Sunday, February 15, 2009

There's No 'Redefinition' Involved

This article, , written by Orson Scott Card, was written a long time ago; however it’s still worth talking about. Now I think he's a good author, and has written some excellent books like Ender’s Game, but his political views on same sex marriage are quite simply, wrong. "The first and greatest threat from court decisions in California and Massachusetts, giving legal recognition to "gay marriage," is that it marks the end of democracy in America." Card wrote. How is gay marriage wrong? How could it be wrong to allow someone the basic right of marriage? The answer: it isn’t. As for ending democracy in America?! How is giving people equal rights, which is what America stands for, the end of democracy?! The end of democracy is the rejection of basic, constitutional rights. This is what Bush did, whom he supported, with his abolishment of habeas corpus. How can he justify this as the end of democracy when the president he supported worked actively to suppress it?!

“The pretext is that state constitutions require it -- but it is absurd to claim that these constitutions require marriage to be defined in ways that were unthinkable through all of human history until the past 15 years.” He argued. Again, his two points are quite wrong. The common argument against same sex marriage is because it’s ‘redefining’ marriage, yet its not. Gay marriage is in no way preventing, or changing, heterosexual marriage. And if there was no ‘redefinition’ of marriage there never would’ve been inter-racial marriages (as Jon Stewart pointed out). As for it being “unthinkable through all of human history” it is—ready for this?—wrong; Japan, Central Asia, and Greece had a long history of homosexuality and bisexuality.

Orson Scott Card wrote about unconstitutional limits on freedom of speech. His example is that people aren’t allowed to pray in front of abortion clinics. “Do not suppose for a moment that the "gay marriage" diktats will not be supported by methods just as undemocratic, unconstitutional and intolerant.” I suppose it is true that it’s unconstitutional that people aren’t allowed to pray in front of abortion clinics, it’s just obnoxious. I think this point is moot. What constitutional limitations are there, when the constitution specifies people have the right to liberty? Liberty is having the privilege to choose. That shows that not having the option of same sex marriage is undemocratic and unconstitutional. It implies that they are less than human, and don’t deserve the benefits of democracy live everybody else. As for intolerant?! How can he possibly say that the acceptation of gay marriage is intolerant? The rejection of gay marriage is intolerant.

“Remember how rapidly gay marriage has become a requirement.” Do I even have to go into this? Just because same sex marriage should be allowed doesn’t make it a requirement. People should have the right to choose how and who they want to marry.

“No matter how sexually attracted a man might be toward other men, or a woman toward other women, and no matter how close the bonds of affection and friendship might be within same-sex couples, there is no act of court or Congress that can make these relationships the same as the coupling between a man and a woman.” Who said anything about it being the same? Its different certainly, but that doesn’t make it bad. Passing a law to allow same sex marriage isn’t about making it the same.

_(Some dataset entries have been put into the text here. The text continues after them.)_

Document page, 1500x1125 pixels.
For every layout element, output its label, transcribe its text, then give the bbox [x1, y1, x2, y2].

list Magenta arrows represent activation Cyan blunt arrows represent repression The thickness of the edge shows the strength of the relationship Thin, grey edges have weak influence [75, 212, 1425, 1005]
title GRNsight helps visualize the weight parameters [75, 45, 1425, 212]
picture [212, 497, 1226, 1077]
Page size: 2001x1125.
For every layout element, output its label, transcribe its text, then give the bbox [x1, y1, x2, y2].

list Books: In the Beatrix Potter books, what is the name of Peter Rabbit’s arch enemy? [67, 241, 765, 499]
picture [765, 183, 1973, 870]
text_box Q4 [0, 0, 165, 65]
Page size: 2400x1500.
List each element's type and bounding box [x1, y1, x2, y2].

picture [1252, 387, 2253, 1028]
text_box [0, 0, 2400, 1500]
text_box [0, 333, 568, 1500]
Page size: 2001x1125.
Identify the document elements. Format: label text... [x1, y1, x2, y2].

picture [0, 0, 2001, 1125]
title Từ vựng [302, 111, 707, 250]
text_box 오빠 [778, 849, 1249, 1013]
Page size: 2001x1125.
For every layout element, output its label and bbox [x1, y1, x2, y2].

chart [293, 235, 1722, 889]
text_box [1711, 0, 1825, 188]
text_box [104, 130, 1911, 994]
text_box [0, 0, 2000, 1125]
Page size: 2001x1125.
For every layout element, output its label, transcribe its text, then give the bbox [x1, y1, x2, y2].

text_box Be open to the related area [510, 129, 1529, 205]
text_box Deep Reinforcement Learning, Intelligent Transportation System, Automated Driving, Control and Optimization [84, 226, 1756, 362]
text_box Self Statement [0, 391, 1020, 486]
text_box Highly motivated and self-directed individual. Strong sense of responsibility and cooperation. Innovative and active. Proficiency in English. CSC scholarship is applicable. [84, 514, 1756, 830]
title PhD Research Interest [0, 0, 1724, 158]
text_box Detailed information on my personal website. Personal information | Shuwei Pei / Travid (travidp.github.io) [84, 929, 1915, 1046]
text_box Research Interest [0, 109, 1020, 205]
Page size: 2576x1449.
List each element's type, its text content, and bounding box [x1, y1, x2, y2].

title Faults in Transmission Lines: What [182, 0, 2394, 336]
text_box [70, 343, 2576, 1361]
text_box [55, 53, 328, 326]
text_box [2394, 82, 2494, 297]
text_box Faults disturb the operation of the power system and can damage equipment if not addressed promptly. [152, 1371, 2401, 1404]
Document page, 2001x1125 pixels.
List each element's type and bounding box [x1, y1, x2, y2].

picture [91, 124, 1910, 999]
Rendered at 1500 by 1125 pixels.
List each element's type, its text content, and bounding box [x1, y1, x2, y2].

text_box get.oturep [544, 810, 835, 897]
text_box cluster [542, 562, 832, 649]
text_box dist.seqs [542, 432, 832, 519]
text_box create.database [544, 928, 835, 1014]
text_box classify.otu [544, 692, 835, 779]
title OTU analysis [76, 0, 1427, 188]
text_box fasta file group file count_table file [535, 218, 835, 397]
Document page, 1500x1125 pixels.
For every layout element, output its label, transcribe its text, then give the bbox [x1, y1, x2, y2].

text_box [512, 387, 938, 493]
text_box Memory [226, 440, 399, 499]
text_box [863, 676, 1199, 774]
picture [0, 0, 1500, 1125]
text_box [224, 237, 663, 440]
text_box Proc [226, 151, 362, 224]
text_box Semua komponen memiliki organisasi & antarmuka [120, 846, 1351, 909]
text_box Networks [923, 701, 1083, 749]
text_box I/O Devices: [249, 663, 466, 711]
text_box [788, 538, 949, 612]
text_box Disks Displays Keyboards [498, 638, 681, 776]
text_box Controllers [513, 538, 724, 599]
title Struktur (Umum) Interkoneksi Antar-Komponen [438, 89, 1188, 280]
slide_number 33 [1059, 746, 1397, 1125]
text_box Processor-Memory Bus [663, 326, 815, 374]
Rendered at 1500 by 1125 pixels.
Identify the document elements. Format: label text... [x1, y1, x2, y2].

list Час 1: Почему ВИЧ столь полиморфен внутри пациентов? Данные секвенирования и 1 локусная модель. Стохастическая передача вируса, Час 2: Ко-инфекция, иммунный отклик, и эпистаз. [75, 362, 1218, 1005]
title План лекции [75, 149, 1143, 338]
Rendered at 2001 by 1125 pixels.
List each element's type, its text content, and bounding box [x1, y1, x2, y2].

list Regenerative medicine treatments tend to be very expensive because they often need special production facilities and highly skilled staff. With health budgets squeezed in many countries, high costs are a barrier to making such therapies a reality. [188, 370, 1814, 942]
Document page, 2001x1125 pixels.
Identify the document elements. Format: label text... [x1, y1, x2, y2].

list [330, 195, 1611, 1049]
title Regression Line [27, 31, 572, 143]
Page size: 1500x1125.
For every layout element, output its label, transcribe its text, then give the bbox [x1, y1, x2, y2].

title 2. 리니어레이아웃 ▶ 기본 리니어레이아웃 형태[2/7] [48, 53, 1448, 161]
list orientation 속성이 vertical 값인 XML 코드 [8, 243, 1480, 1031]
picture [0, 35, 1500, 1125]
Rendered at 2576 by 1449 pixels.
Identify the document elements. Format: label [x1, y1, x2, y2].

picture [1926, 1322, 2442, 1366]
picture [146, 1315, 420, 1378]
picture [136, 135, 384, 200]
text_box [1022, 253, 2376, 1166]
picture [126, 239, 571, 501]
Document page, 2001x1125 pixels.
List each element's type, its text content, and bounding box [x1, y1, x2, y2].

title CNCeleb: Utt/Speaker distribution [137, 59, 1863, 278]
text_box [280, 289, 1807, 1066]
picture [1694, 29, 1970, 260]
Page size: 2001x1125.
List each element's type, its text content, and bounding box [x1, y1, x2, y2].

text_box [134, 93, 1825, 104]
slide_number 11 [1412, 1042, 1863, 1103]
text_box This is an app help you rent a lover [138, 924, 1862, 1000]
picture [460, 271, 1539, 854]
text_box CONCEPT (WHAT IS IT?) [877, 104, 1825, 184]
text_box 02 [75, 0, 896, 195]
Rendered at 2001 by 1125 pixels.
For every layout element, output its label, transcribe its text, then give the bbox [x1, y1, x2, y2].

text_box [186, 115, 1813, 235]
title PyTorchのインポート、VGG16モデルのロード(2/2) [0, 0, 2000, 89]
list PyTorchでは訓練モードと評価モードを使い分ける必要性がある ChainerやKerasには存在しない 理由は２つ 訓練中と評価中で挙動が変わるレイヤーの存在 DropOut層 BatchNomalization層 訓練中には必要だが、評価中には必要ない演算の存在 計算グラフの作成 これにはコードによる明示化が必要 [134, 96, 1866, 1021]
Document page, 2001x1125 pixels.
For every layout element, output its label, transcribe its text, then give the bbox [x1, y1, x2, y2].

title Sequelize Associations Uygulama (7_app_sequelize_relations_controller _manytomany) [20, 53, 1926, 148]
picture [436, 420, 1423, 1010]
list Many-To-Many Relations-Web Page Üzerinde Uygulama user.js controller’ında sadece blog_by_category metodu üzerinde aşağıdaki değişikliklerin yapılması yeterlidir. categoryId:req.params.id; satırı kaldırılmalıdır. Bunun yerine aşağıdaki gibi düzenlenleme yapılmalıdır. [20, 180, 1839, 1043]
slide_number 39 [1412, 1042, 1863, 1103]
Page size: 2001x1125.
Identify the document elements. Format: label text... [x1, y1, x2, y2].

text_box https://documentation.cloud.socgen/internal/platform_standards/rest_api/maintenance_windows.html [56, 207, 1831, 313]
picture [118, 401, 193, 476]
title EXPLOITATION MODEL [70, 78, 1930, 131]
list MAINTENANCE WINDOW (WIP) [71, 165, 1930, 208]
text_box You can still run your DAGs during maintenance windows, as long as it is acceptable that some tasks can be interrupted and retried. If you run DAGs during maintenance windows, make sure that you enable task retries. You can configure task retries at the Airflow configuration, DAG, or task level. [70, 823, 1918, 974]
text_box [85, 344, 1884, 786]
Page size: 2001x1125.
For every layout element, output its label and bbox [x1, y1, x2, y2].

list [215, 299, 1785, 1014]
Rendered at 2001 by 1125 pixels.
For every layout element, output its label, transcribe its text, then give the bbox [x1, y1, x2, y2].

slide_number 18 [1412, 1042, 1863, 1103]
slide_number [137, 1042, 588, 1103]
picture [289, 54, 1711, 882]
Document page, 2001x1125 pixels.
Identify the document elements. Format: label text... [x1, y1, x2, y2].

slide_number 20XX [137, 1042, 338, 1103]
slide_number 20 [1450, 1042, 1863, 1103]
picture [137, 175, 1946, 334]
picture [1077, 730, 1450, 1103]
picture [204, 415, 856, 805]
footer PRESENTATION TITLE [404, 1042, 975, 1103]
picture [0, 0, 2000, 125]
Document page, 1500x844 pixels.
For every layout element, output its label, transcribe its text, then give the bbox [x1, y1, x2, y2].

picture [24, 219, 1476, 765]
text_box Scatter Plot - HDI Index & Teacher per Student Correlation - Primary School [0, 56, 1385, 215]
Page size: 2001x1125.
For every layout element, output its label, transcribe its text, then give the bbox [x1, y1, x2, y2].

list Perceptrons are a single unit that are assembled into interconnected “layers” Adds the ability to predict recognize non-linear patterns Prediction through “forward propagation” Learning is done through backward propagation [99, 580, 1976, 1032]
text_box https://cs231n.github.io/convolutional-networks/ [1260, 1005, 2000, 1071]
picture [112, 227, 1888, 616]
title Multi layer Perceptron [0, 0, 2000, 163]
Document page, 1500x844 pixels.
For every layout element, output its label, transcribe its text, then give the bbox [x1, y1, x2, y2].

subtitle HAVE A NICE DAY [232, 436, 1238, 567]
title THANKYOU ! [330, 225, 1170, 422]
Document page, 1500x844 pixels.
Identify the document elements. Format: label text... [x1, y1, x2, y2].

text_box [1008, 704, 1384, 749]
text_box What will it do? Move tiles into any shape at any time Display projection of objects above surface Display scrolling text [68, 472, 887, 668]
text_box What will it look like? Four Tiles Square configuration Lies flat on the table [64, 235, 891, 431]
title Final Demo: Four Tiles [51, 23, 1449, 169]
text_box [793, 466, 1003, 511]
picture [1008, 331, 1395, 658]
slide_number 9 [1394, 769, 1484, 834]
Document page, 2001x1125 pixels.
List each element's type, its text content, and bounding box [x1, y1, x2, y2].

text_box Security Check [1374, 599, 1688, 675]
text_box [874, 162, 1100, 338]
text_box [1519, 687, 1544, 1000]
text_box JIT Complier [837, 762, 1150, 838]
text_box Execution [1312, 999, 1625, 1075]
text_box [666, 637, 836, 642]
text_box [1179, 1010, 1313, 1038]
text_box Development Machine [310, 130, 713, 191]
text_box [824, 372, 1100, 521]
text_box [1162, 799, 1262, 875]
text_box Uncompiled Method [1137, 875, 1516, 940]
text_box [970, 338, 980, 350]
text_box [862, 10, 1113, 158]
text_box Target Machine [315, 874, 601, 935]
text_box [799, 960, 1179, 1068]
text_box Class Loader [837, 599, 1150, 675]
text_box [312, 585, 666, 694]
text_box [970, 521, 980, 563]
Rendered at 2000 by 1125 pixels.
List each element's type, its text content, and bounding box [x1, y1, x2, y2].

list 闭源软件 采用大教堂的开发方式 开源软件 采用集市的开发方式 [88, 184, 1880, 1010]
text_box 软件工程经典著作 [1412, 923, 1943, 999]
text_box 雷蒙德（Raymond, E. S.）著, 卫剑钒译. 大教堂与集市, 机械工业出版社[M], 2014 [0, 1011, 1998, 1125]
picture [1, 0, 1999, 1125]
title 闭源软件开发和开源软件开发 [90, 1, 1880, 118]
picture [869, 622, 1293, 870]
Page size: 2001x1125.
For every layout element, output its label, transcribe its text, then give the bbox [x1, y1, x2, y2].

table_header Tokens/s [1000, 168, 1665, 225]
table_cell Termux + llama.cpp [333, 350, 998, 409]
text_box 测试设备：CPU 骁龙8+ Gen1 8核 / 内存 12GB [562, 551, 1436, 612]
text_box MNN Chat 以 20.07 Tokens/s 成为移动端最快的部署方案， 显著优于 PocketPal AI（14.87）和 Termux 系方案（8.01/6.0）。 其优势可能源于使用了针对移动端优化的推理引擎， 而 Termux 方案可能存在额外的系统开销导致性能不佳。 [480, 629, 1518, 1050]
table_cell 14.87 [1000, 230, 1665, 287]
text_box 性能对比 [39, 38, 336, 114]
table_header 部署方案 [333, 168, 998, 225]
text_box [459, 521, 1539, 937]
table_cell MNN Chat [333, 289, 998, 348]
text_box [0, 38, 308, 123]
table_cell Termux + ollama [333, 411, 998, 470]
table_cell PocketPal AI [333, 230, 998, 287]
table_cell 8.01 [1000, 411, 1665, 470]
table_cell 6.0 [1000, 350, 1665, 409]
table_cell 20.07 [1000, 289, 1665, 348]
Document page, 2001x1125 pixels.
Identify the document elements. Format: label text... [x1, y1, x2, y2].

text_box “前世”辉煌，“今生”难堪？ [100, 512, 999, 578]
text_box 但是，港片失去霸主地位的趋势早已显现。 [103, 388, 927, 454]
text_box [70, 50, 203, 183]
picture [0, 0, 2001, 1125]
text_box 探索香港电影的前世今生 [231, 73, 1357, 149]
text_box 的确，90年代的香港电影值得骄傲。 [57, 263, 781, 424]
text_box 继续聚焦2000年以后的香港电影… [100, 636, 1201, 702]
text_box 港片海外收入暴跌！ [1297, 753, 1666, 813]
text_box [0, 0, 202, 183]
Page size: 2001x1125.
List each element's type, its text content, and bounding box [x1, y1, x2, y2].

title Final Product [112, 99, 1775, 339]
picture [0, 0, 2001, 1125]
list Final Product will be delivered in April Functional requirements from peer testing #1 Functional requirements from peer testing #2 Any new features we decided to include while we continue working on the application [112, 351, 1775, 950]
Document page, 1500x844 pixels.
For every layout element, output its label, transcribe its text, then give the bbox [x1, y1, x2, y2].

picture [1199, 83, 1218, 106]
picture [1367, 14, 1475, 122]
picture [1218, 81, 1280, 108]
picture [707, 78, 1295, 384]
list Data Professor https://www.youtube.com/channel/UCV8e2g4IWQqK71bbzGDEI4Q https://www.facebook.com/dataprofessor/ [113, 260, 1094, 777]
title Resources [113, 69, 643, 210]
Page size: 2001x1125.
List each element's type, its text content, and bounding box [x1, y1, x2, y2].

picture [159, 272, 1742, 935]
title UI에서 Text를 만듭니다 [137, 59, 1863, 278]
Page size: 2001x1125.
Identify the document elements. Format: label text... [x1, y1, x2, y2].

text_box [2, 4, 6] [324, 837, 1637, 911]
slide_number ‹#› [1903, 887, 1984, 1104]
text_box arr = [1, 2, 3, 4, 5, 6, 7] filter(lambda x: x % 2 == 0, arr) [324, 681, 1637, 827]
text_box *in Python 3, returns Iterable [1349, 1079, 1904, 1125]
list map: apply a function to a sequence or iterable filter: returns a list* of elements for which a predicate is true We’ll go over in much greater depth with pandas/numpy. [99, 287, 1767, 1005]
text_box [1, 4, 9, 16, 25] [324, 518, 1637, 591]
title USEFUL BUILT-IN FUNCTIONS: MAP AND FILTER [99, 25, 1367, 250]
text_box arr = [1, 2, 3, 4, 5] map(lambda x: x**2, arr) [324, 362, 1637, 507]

It’s about allowing couples the equal rights marriage brings for heterosexual couples.

Card talks about how being homosexual is having a ‘sexual dysfunction’. He also says he isn’t a homophobe, and that gay marriage wouldn’t work because there would be no offspring. He calls people dictators for trying to pass laws allowing gay marriage. I think these quotes from his article show he is definitely homophobic, and that he just doesn’t get it. Gay marriage does not stop heterosexual marriage, or change it in any way. This is what people against same sex marriage just don’t get.


  1. Card certainly is both wrong and incorrect. I hope he reads your blog. Temujin, when you mention that Japan, Central Asia, and Greece had a long history of homosexuality and bisexuality, do you mean it was accepted by the government, socially? I'm interested to hear more specifically what you're referring to. I'm guessing/assuming that every culture has more or less the same ratio of people with different innate sexual preferences, but that different cultures at different times have different rules, laws, expectations, judgements about behaviors.

  2. Well in Japan it was excepted by the government (the Samurai) since many of the government liked men and women, which was quite common and accepted. Many princes of Central Asia were bisexual, it became almost fashionable to be bisexual then.
    I know less about the situation in Greece, but from what I do know it seems the government accepted it.

  3. This was a great post. I, too, love the Ender books, but think that Card has some very strange views for someone who writes such seemingly advanced books, scientifically. I do, however, get the feeling that his religion may have something to do with it; I don't know what he practices, but the book "Children of the Mind" was fairly religious.

    I have always been for gay marriage. This is America; you can do what you want. Why does anybody care?